These can be imported into Audacity directly going to File->Import->Labels
- Parameters
rate (int) – Audacity uses the actual time and note number of samples. Set the rate to the sample rate for the captured date. Default is 16000.
- sensiml.dclproj.datasegments.DataSegments.to_dcli(self, filename: Optional[str] = None, session: Optional[str] = None, verification_id: Optional[str] = None, session_parameters: Optional[dict] = None) List
Creates a .dcli file describing the segment information that can be imported into the Data Capture Lab
- Parameters
filename (Optional[str], optional) – The name of the file to save it to, if None no file is created.. Defaults to None.
session (Optional[str], optional) – The name of a session to use when creating the DCLI file. if None the session from the DataSegment objects are used.. Defaults to None.
- Returns
DCLI formatted segments
- Return type
List
- sensiml.dclproj.datasegments.DataSegments.to_timeseries(self)
Converts the datasegments into a timeseries object used by tsfresh
- sensiml.dclproj.datasegments.DataSegments.upload(self, client, default_label: str, verbose: bool = True)
Upload the segments
- Parameters
client (client) – Client logged in and connected to the target project
default_label (str) – default label to use
verbose (bool, optional) – prints out info. Defaults to True.
DataSegments Loader API
- sensiml.dclproj.loaders.import_audacity(capture_name, file_path: str, session: str = '', rate: int = 16000)
Converts labels exported from Audacity into a datasegment object.
- Parameters
capture_name (str) – The name of the capture file to import
file_path (DataFrame) – The file path to the Audacity Label
session (str, optional) – The session to set the segments too.
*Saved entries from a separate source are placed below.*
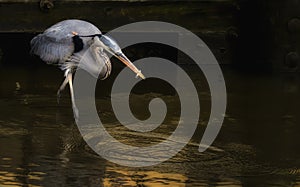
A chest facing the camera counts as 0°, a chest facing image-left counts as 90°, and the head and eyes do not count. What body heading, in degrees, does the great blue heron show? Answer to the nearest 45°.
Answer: approximately 270°
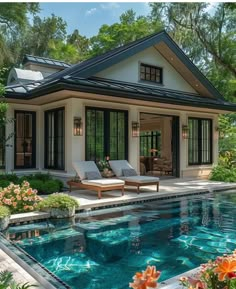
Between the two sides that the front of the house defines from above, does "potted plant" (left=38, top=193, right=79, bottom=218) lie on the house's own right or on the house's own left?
on the house's own right

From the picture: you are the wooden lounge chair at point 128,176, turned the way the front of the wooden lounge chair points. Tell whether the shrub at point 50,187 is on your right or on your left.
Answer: on your right

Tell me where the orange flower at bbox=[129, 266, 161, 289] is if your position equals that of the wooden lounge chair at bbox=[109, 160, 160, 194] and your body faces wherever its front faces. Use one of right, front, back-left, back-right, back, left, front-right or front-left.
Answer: front-right

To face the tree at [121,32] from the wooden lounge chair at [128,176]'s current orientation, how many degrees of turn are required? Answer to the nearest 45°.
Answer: approximately 135° to its left

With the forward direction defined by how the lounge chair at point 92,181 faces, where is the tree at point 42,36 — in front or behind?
behind

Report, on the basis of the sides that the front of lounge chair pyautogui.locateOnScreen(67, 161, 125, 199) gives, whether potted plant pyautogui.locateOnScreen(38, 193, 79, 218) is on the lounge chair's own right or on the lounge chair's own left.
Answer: on the lounge chair's own right

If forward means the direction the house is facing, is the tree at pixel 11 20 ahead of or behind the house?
behind

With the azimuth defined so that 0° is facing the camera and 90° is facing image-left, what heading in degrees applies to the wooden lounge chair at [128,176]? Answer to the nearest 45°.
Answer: approximately 315°

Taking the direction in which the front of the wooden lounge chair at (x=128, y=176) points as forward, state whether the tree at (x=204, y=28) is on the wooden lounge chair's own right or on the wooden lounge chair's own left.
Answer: on the wooden lounge chair's own left

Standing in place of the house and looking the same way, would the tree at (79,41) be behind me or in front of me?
behind

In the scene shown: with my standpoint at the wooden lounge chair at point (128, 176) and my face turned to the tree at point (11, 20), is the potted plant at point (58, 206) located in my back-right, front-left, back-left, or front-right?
back-left

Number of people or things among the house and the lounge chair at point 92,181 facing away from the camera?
0
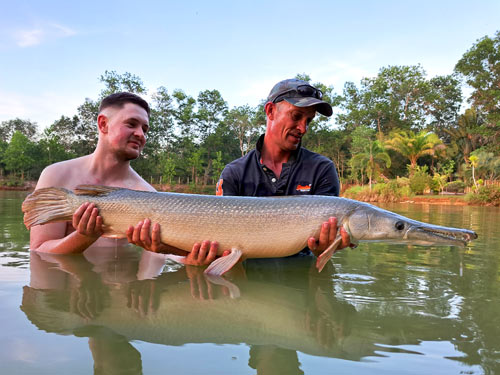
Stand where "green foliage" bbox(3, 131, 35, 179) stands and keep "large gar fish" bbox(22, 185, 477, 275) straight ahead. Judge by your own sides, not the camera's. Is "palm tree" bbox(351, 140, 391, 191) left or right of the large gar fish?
left

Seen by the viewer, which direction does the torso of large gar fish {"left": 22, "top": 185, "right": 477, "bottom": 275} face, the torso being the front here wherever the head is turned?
to the viewer's right

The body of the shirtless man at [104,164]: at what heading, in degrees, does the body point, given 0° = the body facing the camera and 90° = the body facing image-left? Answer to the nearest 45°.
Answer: approximately 315°

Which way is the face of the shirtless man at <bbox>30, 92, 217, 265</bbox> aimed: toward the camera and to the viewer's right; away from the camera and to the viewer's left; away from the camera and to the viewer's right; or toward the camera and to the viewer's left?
toward the camera and to the viewer's right

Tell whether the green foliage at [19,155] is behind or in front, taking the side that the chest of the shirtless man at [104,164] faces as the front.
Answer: behind

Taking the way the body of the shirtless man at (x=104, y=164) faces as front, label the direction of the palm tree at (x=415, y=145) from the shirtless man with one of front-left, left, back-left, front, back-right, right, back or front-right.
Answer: left

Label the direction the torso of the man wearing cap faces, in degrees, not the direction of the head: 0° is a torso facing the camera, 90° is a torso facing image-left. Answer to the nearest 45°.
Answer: approximately 0°

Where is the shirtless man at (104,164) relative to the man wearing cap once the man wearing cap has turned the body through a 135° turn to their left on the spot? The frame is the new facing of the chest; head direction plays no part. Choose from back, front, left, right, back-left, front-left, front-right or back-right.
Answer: back-left

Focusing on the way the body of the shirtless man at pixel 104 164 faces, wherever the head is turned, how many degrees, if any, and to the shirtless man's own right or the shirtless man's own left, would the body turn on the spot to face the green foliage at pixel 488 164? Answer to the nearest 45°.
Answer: approximately 90° to the shirtless man's own left
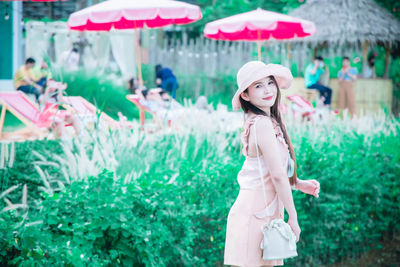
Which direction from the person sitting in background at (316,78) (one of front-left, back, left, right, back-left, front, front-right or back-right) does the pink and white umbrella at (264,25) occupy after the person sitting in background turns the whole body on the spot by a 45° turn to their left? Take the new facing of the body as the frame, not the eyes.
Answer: back-right

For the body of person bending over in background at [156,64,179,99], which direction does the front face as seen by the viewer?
to the viewer's left

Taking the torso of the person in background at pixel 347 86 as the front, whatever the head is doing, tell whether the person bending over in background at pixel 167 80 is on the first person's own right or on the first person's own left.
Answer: on the first person's own right

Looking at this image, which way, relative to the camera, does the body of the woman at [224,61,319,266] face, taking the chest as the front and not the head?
to the viewer's right
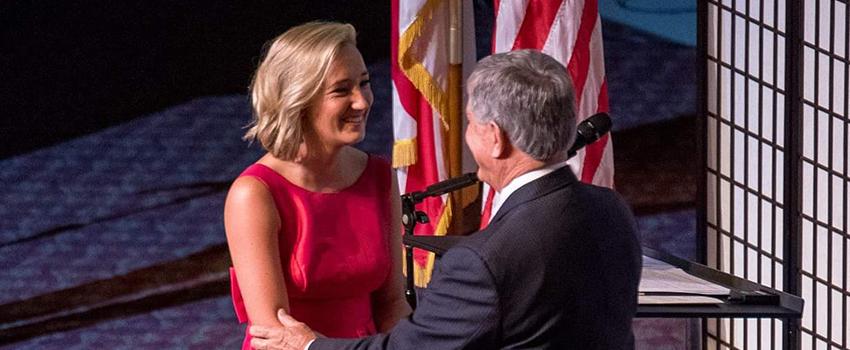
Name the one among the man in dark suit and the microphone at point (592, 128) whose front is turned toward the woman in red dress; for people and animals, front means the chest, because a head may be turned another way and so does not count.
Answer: the man in dark suit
Defaults to “”.
rate (int) – Audacity uses the actual time and note number of samples. Set the rate to the sample rate for the captured date. Default is 16000.
data (DataFrame) – The data associated with the audacity labels
- Returns
Datasegments
- sensiml.dclproj.loaders.import_segment_list(labels: DataFrame, session: str = '', dcl: Optional[object] = None)
Converts a DataFrame of segments into a DataSegments object
- Parameters
labels (DataFrame) – A dataframe containing the segment information
session (str, optional) – The session to set the segments too. Defaults to “”.
dcl (DCLProject) – A DCLProject object that is connected to the DCLI file, If this is passed in the data property of the DataSegment objects will be filled with sensor data
- Returns
DataSegments
DataSegments Segmenter API
- sensiml.dclproj.segmentation.sliding_window(input_data: DataSegments, window_size: int, delta: int, label: str = 'Unknown') DataSegments
Returns the sliding window of datasegments across all datasegments in the input_data
- Parameters
input_data (DataSegments) – Datasegments to apply the sliding window too
window_size (int) – size of the sliding window
delta (int) – slide of the sliding window
label (str, optional) – Default label to use when creating new segments if None exists. Defaults to “Unknown”.
- Returns
DataSegments